Title to real estate can be held in a variety of ways depending on the type of owner, the interest held, and even the intended distribution after death.

Real estate may be owned by an individual or more than one person, a business entity, a trust, or it may be co-owned by any of these parties together.

An individual or other capable entity may own real estate as a sole proprietor. A person may own real estate as a single man or single woman, if not legally married or in a domestic partnership, or as a married man or married woman as his sole and separate property if a person bride wants to hold the title only in her name. In this situation, the title company securing the title will likely require the other spouse to sign a quitclaim deed relinquishing their interest in real property in order to establish that both spouses wish title to be granted to only one spouse in as his or her sole and separate property.

Two people can own real estate in different ways, but only married people or people living in a relationship can own it as joint property or joint property with right of survivorship.
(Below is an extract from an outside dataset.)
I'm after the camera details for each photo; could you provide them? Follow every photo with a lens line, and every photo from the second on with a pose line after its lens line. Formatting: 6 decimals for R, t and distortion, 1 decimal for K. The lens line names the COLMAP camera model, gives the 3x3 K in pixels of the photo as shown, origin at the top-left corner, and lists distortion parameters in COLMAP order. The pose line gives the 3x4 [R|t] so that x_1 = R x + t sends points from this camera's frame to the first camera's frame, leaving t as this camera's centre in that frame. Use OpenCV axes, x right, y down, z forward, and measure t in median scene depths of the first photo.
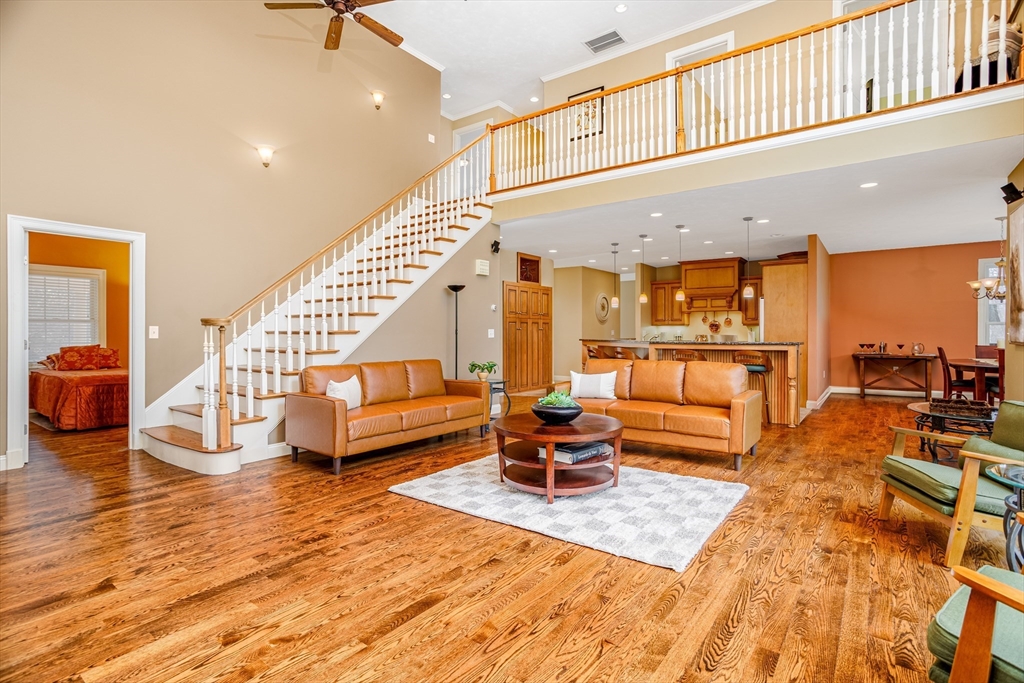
lens RADIAL K [[490.3, 0, 517.8], [0, 490.3, 338.9], [0, 0, 1]] dist [-0.024411, 0.003606]
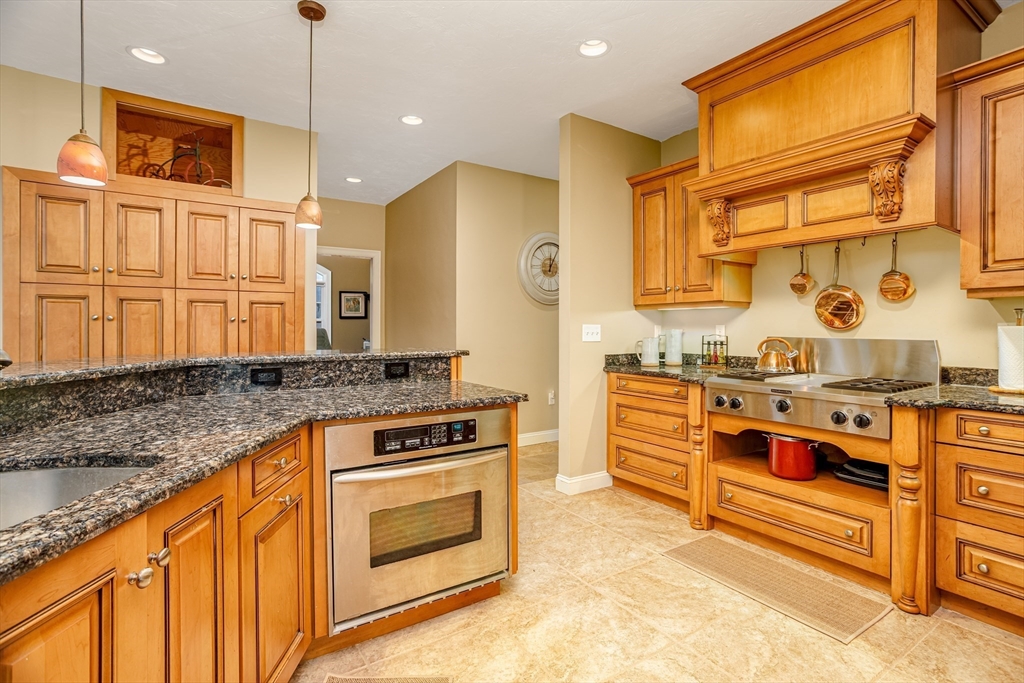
lens RADIAL K [[490.3, 0, 516.6], [0, 490.3, 335.5], [0, 0, 1]] dist [-0.024411, 0.003606]
pose [[0.935540, 0.005064, -0.353185, 1.278719], [-0.006503, 0.999975, -0.002887, -0.029298], [0.353162, 0.004998, 0.935549, 2.668865]]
When held as community property, the property is owned equally and both parties must sign any cumbersome agreements, transfers or documents. Community of property with right of survivorship has the additional advantage of avoiding probate on the death of the first spouse or partner: the deceased’s interest ends and the entire real estate is automatically transferred to the spouse or partner survivor. As such, community property with right of survivorship is not subject to disposition by will or trust. In addition, this form of ownership can also have a tax advantage.

Married couples and unmarried co-owners, whether two or more, may hold the title of co-owners with right of survivorship. This type of ownership creates equal rights to the property during the lifetime of the owners and a right of survivorship upon the death of the co-owner. This means that on the death of a co-owner, all of his right of ownership is transferred in equal shares to the surviving co-owners as of right and therefore no probate is necessary. Therefore, property held by joint tenants is also not subject to disposition by will or trust. The co-ownership must be created at the same time, by the same assignment, and it must expressly mention the intention to create a co-ownership fund.

Parties wishing to hold undivided, equal or unequal fractional interests may own real estate as tenants in common. Co-ownership may not only involve unequal interests, but also vary in duration and occur at different times. Each tenant in common is also entitled to the proportional share or income of the property, but is also responsible for a proportional share of the expenses. Co-ownership does not entail a right of survivorship. Therefore, each tenant in common who owns a share of the building has the right to dispose of his share during his lifetime or by will or trust.

The ways to hold title to real estate vary from state to state, but the proper way to hold title to real estate is essential to achieving financial and estate planning goals. It is important to consult with a financial planner, tax professional and estate planning attorney to determine the type of property that meets all financial and estate planning goals.

Natalia Vander Laan is a lawyer in Minden.